1) Il y aura un accord à Paris. Cela est clair. Mais pour qu’il se fasse, les Français doivent user de diplomatie. On est actuellement en présence d’un texte- discuté au cours de  quatre longues années-  qui compte plus de cinquante pages. Innovation de cette Conférence : les Français ont fait en sorte que les chefs d’Etat seront là dès le premier jour et non pour le dernier jour des discussions-négociations comme se fait classiquement. Ils leur présenteront alors les grandes lignes d’un  accord minimaliste et ne prêtant pas le flan à la controverse. Les Grands de ce monde approuveront. La suite ? C’est le travail des négociateurs qui s’y attèleront jusqu’au coup de gong final du dernier jour à minuit. Comme d’habitude.  
Ce plan approuvera les INDC (Intended Nationally Determined  Contributions), nouveau vocable du jargon onusien pour Contributions volontaires des Etats**. Il signifie : réduire les émissions de GES. Mais on relèvera que les propositions des Etats – quand on les additionne- ne sont pas suffisantes pour maintenir l’élévation de la température de la terre à moins de 2°C tout en affirmant que la communauté humaine a ainsi, à sa disposition, avec les INDC,  un outil convenable en mesure de faire progresser les engagements pris.  Mais, affirme la grande écologiste indienne Sunita Narain,  rien ne sera contraignant,  pour éviter probablement toute confrontation.  Ce qui n’empêchera pas de rendre obligatoire la soumission de  rapports. Les progrès de tel ou tel pays ne seront pas scrutés individuellement mais, encore une fois, c’est la somme de toutes les actions qui permettra d’évaluer ce qui reste à faire pour demeurer en dessous de la barre des 2°C. Jared  Diamond  assure sur les colonnes du Monde : « Si les Etats-Unis et la Chine parvenaient à eux seuls à un accord bilatéral de réduction des émissions de CO2, cela concernerait déjà 41  % de leur volume global actuel. Si l'Union européenne, l'Inde et le Japon nous rejoignaient, cela couvrirait 60  % des émissions mondiales. Le seul véritable obstacle est le manque de volonté politique ».
 

2) Pour ce qui est des sommes destinées aux pays du Sud pour les sevrer des hydrocarbures, on se contentera de promesses sans entrer dans les détails. Dans ces conditions, le traité pourrait être signé avant même le départ des chefs d’Etat. 
Il n’y aura pas de buts assignés, à atteindre pour chaque Etat. 
Chaque pays fera ce qu’il pourra, en fonction de ce qu’il a  consigné dans son INDC. 
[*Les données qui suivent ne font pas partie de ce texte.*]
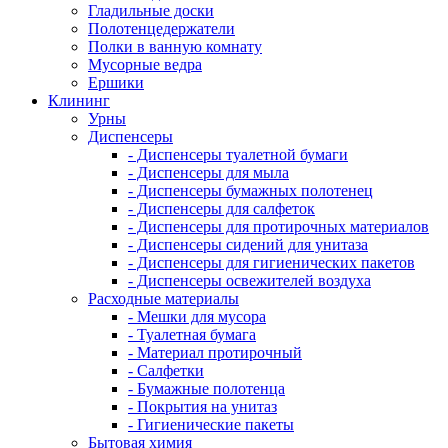
Гладильные доски
Полотенцедержатели
Полки в ванную комнату
Мусорные ведра
Ершики
Клининг
Урны
Диспенсеры
- Диспенсеры туалетной бумаги
- Диспенсеры для мыла
- Диспенсеры бумажных полотенец
- Диспенсеры для салфеток
- Диспенсеры для протирочных материалов
- Диспенсеры сидений для унитаза
- Диспенсеры для гигиенических пакетов
- Диспенсеры освежителей воздуха
Расходные материалы
- Мешки для мусора
- Туалетная бумага
- Материал протирочный
- Салфетки
- Бумажные полотенца
- Покрытия на унитаз
- Гигиенические пакеты
Бытовая химия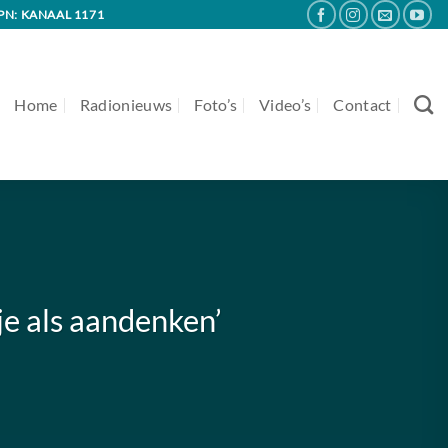
PN: KANAAL 1171
Home
Radionieuws
Foto’s
Video’s
Contact
e als aandenken’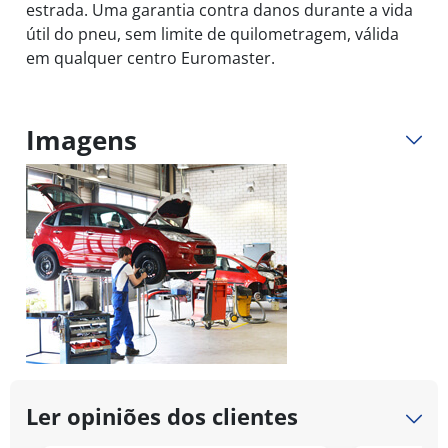
estrada. Uma garantia contra danos durante a vida
útil do pneu, sem limite de quilometragem, válida
em qualquer centro Euromaster.
Imagens
Ler opiniões dos clientes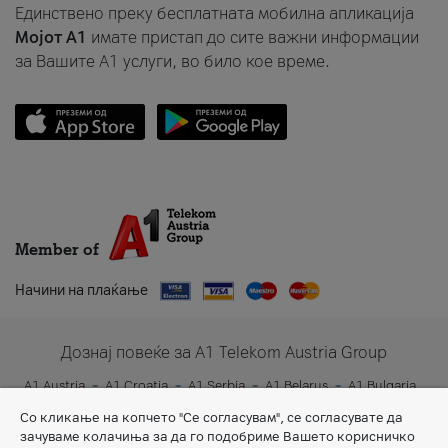
Единствено преку бесплатната мобилна апликација
Мојот A1
имате пристап до сите важни информации
за Вашите A1 услуги, во било кое време.
Member of
Начини на плаќање
Дознај повеќе за A1 Telekom Austria Group
A1 Austria
A1 Croatia
A1 Serbia
A1 Belarus
A1 Bulgaria
A1 Slovenia
A1 Digital
Со кликање на копчето "Се согласувам", се согласувате да
зачуваме колачиња за да го подобриме Вашето корисничко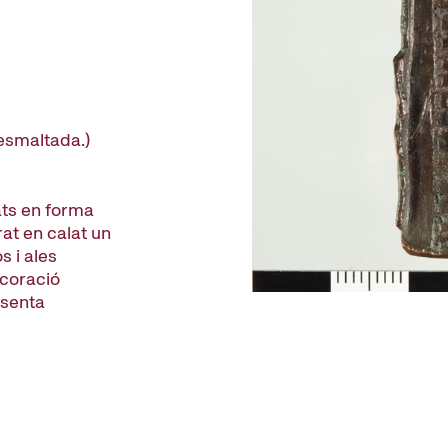
 esmaltada.)
ts en forma
rat en calat un
s i ales
ecoració
esenta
Que réserve la cop 21 pour le sud ?

« [Le traité] sera faible mais ambitieux. Le but du jeu : poser les fondations pour les actions futures » affirme Sunita Narain qui conclut que « une fois pour toutes, la distinction entre pays développés et PVD disparaîtra ». 
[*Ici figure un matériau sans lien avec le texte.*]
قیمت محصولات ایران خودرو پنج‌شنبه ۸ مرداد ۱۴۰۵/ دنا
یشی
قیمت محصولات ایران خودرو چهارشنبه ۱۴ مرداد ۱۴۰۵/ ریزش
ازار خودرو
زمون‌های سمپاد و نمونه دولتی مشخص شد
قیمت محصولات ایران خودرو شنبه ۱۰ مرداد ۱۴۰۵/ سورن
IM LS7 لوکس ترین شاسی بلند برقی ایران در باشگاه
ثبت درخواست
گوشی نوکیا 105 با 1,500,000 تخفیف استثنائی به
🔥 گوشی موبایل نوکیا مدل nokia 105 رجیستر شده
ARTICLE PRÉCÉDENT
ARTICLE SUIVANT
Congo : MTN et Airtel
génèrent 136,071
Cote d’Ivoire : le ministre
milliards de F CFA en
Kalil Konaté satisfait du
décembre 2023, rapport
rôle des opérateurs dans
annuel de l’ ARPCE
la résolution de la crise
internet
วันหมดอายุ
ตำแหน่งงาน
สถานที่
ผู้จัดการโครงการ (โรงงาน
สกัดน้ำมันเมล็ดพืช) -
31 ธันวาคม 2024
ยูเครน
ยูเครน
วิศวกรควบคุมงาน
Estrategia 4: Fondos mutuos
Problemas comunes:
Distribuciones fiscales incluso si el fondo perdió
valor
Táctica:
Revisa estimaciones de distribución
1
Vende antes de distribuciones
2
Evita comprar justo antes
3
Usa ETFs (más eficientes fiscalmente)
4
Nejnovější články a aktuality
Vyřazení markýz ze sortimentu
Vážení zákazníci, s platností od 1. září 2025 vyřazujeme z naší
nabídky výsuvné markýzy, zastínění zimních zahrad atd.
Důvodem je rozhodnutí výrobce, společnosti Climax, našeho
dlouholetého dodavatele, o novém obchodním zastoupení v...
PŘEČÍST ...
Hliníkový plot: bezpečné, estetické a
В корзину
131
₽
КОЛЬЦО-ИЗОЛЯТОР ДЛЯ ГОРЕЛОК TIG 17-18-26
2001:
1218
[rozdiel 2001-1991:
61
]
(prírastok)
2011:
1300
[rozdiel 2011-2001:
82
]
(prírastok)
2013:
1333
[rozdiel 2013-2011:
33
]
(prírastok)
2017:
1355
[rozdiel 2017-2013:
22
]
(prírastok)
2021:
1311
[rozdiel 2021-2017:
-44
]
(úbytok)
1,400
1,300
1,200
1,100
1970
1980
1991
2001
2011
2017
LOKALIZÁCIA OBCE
Ce qui ne saurait satisfaire les  partisans de la justice climatique car, si le climat est dans cet état, ne faut-il pas demander à ceux qui depuis le Révolution Industrielle déversent  les GES de faire face à leur responsabilité ? Comment mettre fin à la déforestation ? A l’heure où l’homme marche sur la lune, plus d’un milliard d’êtres humains ne disposent pas d’électricité, comment alors les empêcher d’augmenter leurs émissions ? Comment trouver d’autres moyens – forcément onéreux- pour se développer économiquement?  Où acquérir la technologie si les aides et l’argent font défaut ? Peut-on signer un traité ne tenant pas compte des intérêts et du développement des PVD ? 

Sommes-nous l’otage d’un déni écologique d’une part et l’appel à une prise de conscience d’autre part ? 

Pour Dominique Bourg, membre du conseil scientifique  de la Fondation Nicolas Hulot et professeur à l’Université de Lausanne : «  Le paradoxe est bien réel. Le fonctionnement de nos sociétés néolibérales accroît les perturbations du système terre…..Il semble bien que les inégalités sociales aient toujours tiré vers le haut la consommation de tous, entraînant la surexploitation des écosystèmes jusqu’à l’effondrement des sociétés ». (L’Humanité, 27-29 novembre 2015, p. 16-17)

Il faut espérer que la COP 21 ne soit pas le précurseur de  cet effondrement. 

Il est essentiel que  le traité qui en résultera soit  équitable. 

C’est dans l’intérêt de tous. 

M.L.B

*NOAA: Administration Nationale de l’Océan et de l’Atmosphère.

** Lire Leaders, n°54, novembre 2015, p. 98-100.